SUPPLIED DATA
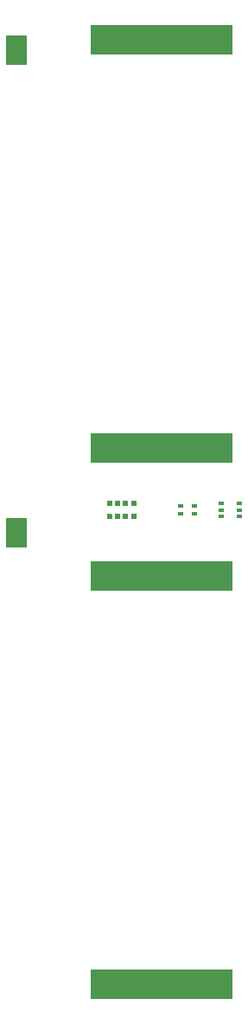
<source format=gbr>
%TF.GenerationSoftware,KiCad,Pcbnew,7.0.5*%
%TF.CreationDate,2023-06-02T13:02:35-04:00*%
%TF.ProjectId,SIDE,53494445-2e6b-4696-9361-645f70636258,rev?*%
%TF.SameCoordinates,Original*%
%TF.FileFunction,Soldermask,Top*%
%TF.FilePolarity,Negative*%
%FSLAX46Y46*%
G04 Gerber Fmt 4.6, Leading zero omitted, Abs format (unit mm)*
G04 Created by KiCad (PCBNEW 7.0.5) date 2023-06-02 13:02:35*
%MOMM*%
%LPD*%
G01*
G04 APERTURE LIST*
G04 Aperture macros list*
%AMOutline5P*
0 Free polygon, 5 corners , with rotation*
0 The origin of the aperture is its center*
0 number of corners: always 5*
0 $1 to $10 corner X, Y*
0 $11 Rotation angle, in degrees counterclockwise*
0 create outline with 5 corners*
4,1,5,$1,$2,$3,$4,$5,$6,$7,$8,$9,$10,$1,$2,$11*%
%AMOutline6P*
0 Free polygon, 6 corners , with rotation*
0 The origin of the aperture is its center*
0 number of corners: always 6*
0 $1 to $12 corner X, Y*
0 $13 Rotation angle, in degrees counterclockwise*
0 create outline with 6 corners*
4,1,6,$1,$2,$3,$4,$5,$6,$7,$8,$9,$10,$11,$12,$1,$2,$13*%
%AMOutline7P*
0 Free polygon, 7 corners , with rotation*
0 The origin of the aperture is its center*
0 number of corners: always 7*
0 $1 to $14 corner X, Y*
0 $15 Rotation angle, in degrees counterclockwise*
0 create outline with 7 corners*
4,1,7,$1,$2,$3,$4,$5,$6,$7,$8,$9,$10,$11,$12,$13,$14,$1,$2,$15*%
%AMOutline8P*
0 Free polygon, 8 corners , with rotation*
0 The origin of the aperture is its center*
0 number of corners: always 8*
0 $1 to $16 corner X, Y*
0 $17 Rotation angle, in degrees counterclockwise*
0 create outline with 8 corners*
4,1,8,$1,$2,$3,$4,$5,$6,$7,$8,$9,$10,$11,$12,$13,$14,$15,$16,$1,$2,$17*%
G04 Aperture macros list end*
%ADD10R,2.000000X3.000000*%
%ADD11R,14.000000X3.000000*%
%ADD12Outline5P,-0.287500X0.244000X0.287500X0.244000X0.287500X-0.067100X0.110600X-0.244000X-0.287500X-0.244000X90.000000*%
%ADD13R,0.488000X0.575000*%
%ADD14R,0.500000X0.300000*%
%ADD15R,0.550000X0.300000*%
G04 APERTURE END LIST*
D10*
%TO.C,J1*%
X139970000Y-50493022D03*
%TD*%
%TO.C,J2*%
X139970000Y-97718022D03*
%TD*%
D11*
%TO.C,SC2*%
X154220000Y-141958022D03*
X154220000Y-101958022D03*
%TD*%
D12*
%TO.C,U1*%
X149102500Y-96161022D03*
D13*
X149902500Y-96161022D03*
X150702500Y-96161022D03*
X151502500Y-96161022D03*
X151502500Y-94885022D03*
X150702500Y-94885022D03*
X149902500Y-94885022D03*
X149102500Y-94885022D03*
%TD*%
D11*
%TO.C,SC1*%
X154220000Y-49468022D03*
X154220000Y-89468022D03*
%TD*%
D14*
%TO.C,U3*%
X156060000Y-95123022D03*
X156060000Y-95923022D03*
X157460000Y-95923022D03*
X157460000Y-95123022D03*
%TD*%
D15*
%TO.C,IC1*%
X160070000Y-94873022D03*
X160070000Y-95523022D03*
X160070000Y-96173022D03*
X161820000Y-96173022D03*
X161820000Y-95523022D03*
X161820000Y-94873022D03*
%TD*%
M02*

</source>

WORK TO BE COMPLETED
Gather all lines of the records that include the word "degrees".

SOLUTION
0 $11 Rotation angle, in degrees counterclockwise*
0 $13 Rotation angle, in degrees counterclockwise*
0 $15 Rotation angle, in degrees counterclockwise*
0 $17 Rotation angle, in degrees counterclockwise*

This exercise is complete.